Texte proposé —

■ ■ ■ ■ ■

Les effets des campagnes électorales

Des politiciens malmenés
par les médias?

Oui! La publicité et les couvertures médiatiques influent
sur le choix des électeurs.


Lorsqu'en juin 1996 Kim Campbell prit la tête du Parti conservateur, alors au pouvoir avec 169 députés, plusieurs observateurs estimèrent qu'avec cette femme intelligente et séduisante comme chef le Parti était assuré de la victoire aux élections imminentes. Quatre mois plus tard, le Parti connut la pire défaite de toute l'histoire politique canadienne en ne réussissant à faire élire que deux députés.

Que s'est-il passé entre les deux événements? Doit-on y voir les effets de la campagne électorale? La ques-tion a fait l'objet d'un colloque de deux jours organisé par le Départe-ment de science politique dans le cadre des Neuvièmes Entretiens du centre Jacques Cartier. Des chercheurs du Québec, du Canada, de France, des États-Unis et d'Angleterre ont mis en commun leurs analyses pour tenter de discerner si, dans les campagnes électorales, les nouvelles télévisées, les sondages, les débats des chefs et la publicité ont une influence sur le choix des électeurs.

■ ■ ■ ■ ■

Consigne 1 — D'après le texte sur les effets des campagnes électorales, quel département a organisé le colloque de deux jours ?
Consigne 2 — Reproduisez fidèlement le passage du texte sur les campagnes électorales qui va de « Oui! La publicité » jusqu'à « que deux députés. » inclusivement.

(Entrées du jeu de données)
■ ■ ■ ■ ■

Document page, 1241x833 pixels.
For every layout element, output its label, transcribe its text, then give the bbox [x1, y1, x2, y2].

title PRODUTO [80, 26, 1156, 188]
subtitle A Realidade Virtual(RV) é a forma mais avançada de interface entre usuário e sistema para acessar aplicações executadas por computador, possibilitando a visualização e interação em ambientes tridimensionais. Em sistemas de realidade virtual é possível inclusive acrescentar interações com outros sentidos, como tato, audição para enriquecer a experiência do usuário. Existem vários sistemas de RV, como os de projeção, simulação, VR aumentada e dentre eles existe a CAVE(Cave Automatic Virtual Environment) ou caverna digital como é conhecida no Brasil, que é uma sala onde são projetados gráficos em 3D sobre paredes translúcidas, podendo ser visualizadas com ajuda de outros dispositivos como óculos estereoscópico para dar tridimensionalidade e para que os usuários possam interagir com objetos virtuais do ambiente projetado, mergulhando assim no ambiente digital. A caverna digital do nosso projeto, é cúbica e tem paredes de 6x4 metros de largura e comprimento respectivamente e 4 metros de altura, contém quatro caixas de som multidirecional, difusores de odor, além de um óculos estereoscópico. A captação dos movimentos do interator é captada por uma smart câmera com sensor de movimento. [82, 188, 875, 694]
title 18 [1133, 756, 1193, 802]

■ ■ ■ ■ ■

Corrigé complet 1 — Le Département de science politique.

Corrigé complet 2 —
Oui! La publicité et les couvertures médiatiques influent
sur le choix des électeurs.


Lorsqu'en juin 1996 Kim Campbell prit la tête du Parti conservateur, alors au pouvoir avec 169 députés, plusieurs observateurs estimèrent qu'avec cette femme intelligente et séduisante comme chef le Parti était assuré de la victoire aux élections imminentes. Quatre mois plus tard, le Parti connut la pire défaite de toute l'histoire politique canadienne en ne réussissant à faire élire que deux députés.